Understanding 'The New Knowledge Management' LO30404

From: AM de Lange (amdelange@postino.up.ac.za)
Date: 07/23/03

Replying to LO30397 --

Dear Organlearners,

Mark McElroy <mmcelroy@vermontel.net> wrote:

>This is all very neat, but it fails to (a) address the problem of
>how we know anything, and (b) assumes that all knowledge is
>subjective. This is all a step backwards, not forward. Your
>approach to knowledge is to coveniently side-step the question
>of truth versus falsity. You want us to say that we "know"
>something on faith, and that whatever you decide we express as
>explicit must be true because we say it is. Your approach to
>knowledge therefore leaves us devoid of any distinction between
>information and knowledge, and that is precisely why your
>approach and philosophy to the subject fails on its face. It
>immediately presents us with problems that it cannot solve. It is
>untenable. It dismisses truth versus falsity as an issue, and
>therefore fails its ost fundamental test, for if your defintion of
>knowledge cannot address that most basic question, of what use
>it to us? Where do we turn for that distinction? Or does truth
>not count in business, or in life for that matter?

Greetings dear Mark,

Wow, what a paragraph with so many handles in it to elaborate upon!

I will not again ride the horse that knowledge dwells in a person's mind
while information exists outside it.

But what intrigues me is the relationship between knowledge and truth. For
many years in the study of logic it was believed that truth can be derived
objectively so as to decide that a statement is true or not. But Kurt
Goedel threw a spanner in that works. We can know some true statements,
but we cannot derive them and thus decide that they are really true. It is
as if logic also has a tacit dimension to it like knowledge. How did it
come that we can know such undecidably true statements? Mathematicians are
baffled by it. A mathematician suddenly perceives a theorem, but then it
take ages for that mathematician to create a proof for it!

As for myself, I know that my knowledge often exhibits emergences when
parts of it interact so that some new knowledge emerge as a result of it.
But is this the truth? Sometimes that which has emerged is only a dim
suspicion. Does this already qualify as truth? Then it grows steadily
until it has become a firm conviction. Does it now qualify as truth? I
have learned that truth is as much becoming as being.

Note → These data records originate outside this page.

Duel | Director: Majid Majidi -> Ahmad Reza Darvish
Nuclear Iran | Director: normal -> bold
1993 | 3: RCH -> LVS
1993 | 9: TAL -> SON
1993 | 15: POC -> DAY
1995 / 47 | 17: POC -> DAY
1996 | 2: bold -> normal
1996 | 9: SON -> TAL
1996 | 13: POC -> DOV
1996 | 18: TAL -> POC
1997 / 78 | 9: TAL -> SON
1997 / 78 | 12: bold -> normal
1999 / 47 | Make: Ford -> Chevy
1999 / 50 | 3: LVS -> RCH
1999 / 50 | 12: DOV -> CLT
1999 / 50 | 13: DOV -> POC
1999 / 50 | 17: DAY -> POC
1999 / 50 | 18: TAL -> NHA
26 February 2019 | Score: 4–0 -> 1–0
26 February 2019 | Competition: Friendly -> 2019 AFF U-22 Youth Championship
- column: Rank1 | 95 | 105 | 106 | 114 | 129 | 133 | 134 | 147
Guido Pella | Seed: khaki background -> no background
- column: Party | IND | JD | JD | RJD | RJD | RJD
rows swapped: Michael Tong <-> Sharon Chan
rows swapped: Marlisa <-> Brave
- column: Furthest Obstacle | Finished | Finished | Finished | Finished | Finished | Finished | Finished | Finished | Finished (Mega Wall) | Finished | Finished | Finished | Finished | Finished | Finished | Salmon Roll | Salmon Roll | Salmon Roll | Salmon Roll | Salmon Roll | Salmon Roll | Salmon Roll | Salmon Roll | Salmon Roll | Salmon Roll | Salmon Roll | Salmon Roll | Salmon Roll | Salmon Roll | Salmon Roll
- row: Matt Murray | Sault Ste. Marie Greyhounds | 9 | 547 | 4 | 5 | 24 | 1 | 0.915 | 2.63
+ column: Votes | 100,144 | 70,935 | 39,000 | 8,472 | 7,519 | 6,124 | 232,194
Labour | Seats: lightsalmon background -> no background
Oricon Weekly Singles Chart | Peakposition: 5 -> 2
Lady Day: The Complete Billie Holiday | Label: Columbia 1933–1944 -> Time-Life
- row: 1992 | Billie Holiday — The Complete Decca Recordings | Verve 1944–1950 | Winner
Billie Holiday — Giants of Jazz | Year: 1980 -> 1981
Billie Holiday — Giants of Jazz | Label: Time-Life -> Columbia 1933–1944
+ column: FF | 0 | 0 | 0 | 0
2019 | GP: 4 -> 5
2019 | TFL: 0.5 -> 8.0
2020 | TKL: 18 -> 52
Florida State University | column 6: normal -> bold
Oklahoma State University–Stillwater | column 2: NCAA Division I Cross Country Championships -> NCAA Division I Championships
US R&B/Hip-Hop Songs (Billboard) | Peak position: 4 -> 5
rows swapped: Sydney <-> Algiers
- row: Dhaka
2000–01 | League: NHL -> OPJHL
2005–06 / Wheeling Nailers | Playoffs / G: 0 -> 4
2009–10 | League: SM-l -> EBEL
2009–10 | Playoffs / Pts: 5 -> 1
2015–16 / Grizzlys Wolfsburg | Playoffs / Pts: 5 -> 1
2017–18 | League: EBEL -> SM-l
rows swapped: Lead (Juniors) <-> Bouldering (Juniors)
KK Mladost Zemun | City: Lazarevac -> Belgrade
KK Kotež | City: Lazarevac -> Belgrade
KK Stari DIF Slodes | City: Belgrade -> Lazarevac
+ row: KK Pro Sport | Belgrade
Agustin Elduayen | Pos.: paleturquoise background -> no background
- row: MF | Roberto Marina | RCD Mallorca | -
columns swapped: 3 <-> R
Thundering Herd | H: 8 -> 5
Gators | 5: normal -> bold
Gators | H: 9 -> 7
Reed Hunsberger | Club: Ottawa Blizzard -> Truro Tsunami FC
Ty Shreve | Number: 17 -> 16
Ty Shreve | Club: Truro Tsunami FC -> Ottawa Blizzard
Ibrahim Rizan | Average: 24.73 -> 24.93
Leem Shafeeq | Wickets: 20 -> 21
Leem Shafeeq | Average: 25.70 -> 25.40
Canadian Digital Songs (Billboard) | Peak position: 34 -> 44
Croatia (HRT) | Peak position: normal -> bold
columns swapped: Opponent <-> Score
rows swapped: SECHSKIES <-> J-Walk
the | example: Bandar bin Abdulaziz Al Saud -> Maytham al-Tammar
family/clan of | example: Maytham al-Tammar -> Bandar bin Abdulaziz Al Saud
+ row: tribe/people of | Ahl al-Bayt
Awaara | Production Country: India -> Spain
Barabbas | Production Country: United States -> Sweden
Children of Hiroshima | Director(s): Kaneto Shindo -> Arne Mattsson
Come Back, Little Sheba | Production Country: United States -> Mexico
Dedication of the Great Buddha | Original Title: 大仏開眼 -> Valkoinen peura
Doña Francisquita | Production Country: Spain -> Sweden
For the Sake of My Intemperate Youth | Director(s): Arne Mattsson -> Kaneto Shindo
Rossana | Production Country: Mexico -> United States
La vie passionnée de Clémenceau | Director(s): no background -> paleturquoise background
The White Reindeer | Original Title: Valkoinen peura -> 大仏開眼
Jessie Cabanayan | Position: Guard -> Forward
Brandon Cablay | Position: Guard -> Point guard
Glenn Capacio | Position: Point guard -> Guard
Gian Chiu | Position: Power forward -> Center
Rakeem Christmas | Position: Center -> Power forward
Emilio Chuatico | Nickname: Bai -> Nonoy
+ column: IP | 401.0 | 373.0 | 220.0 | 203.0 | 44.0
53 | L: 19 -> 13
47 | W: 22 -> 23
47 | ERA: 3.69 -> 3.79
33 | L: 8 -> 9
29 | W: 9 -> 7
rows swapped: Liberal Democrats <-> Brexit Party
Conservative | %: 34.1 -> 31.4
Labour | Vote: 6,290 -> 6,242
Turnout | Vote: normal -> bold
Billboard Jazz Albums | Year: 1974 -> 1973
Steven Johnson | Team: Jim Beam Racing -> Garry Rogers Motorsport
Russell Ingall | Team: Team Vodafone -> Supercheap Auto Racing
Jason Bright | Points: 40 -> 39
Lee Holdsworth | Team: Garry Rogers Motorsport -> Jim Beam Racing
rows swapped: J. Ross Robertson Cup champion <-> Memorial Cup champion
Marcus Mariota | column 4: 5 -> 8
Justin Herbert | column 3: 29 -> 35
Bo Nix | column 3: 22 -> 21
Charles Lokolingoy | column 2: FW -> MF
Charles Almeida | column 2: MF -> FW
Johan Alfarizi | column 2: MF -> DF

As for finding truth in information, that is quite a different thing. Most
important to me is that information is always formulated in some kind of
language, natural or artificial. I need to be well versed in that language
before i can decide on the truth of the information. Often the data in the
information is not enough to decide on its truth so that i have to search
for additional information. Sometimes i cannot find enough information to
make any decision so that i decide not to decide ;-) But when i make a
decision, what do i actually do? I try to fit the information into what i
know. This is very dangerous since what i know may not be the truth. But
for me it is far more dangerous to say information has truth in it so that
my knowledge must conform to it.

The older i become, the more i admire Goethe who claimed that truth is the
interaction between the "world-inside-me" (of which knowledge is a part)
and the "world-outside-me" (of which information is a part). Sadly, too
little is made of this interaction in KM.

At the site
< http://server3001.freeyellow.com/baty/Volume3chap20 >
i have found the following delightful information:

"Knowledge versus Information The distinction between knowledge and
information is, I think, fundamental. Information is the record of facts,
experiences, appearances, etc., whether in books or in the verbal memory
of the individual; knowledge, it seems to me, implies the result of the
voluntary and delightful action of the mind upon the material presented to
it. Great minds, a Darwin or a Plato, are able to deal at first hand with
appearances or experiences; the ordinary mind gets a little of its
knowledge by such direct dealing, but for the most part it is set in
action by the vivifying knowledge of others, which is at the same time a
stimulus and a point of departure. The information acquired in the course
of education is only by chance, and here and there, of practical value.
Knowledge, on the other hand, that is, the product of the vital action of
the mind on the material presented to it, is power; as it implies an
increase of intellectual aptitude in new directions, and an always new
point of departure.

Perhaps the chief function of a teacher is to distinguish information from
knowledge in the acquisitions of his pupils. Because knowledge is power,
the child who has got knowledge will certainly show power in dealing with
it. He will recast, condense, illustrate, or narrate with vividness and
with freedom the arrangement of his words. The child who has got only
information will write and speak in the stereotyped phrases of his
text-book, or will mangle in his notes the words of his teacher."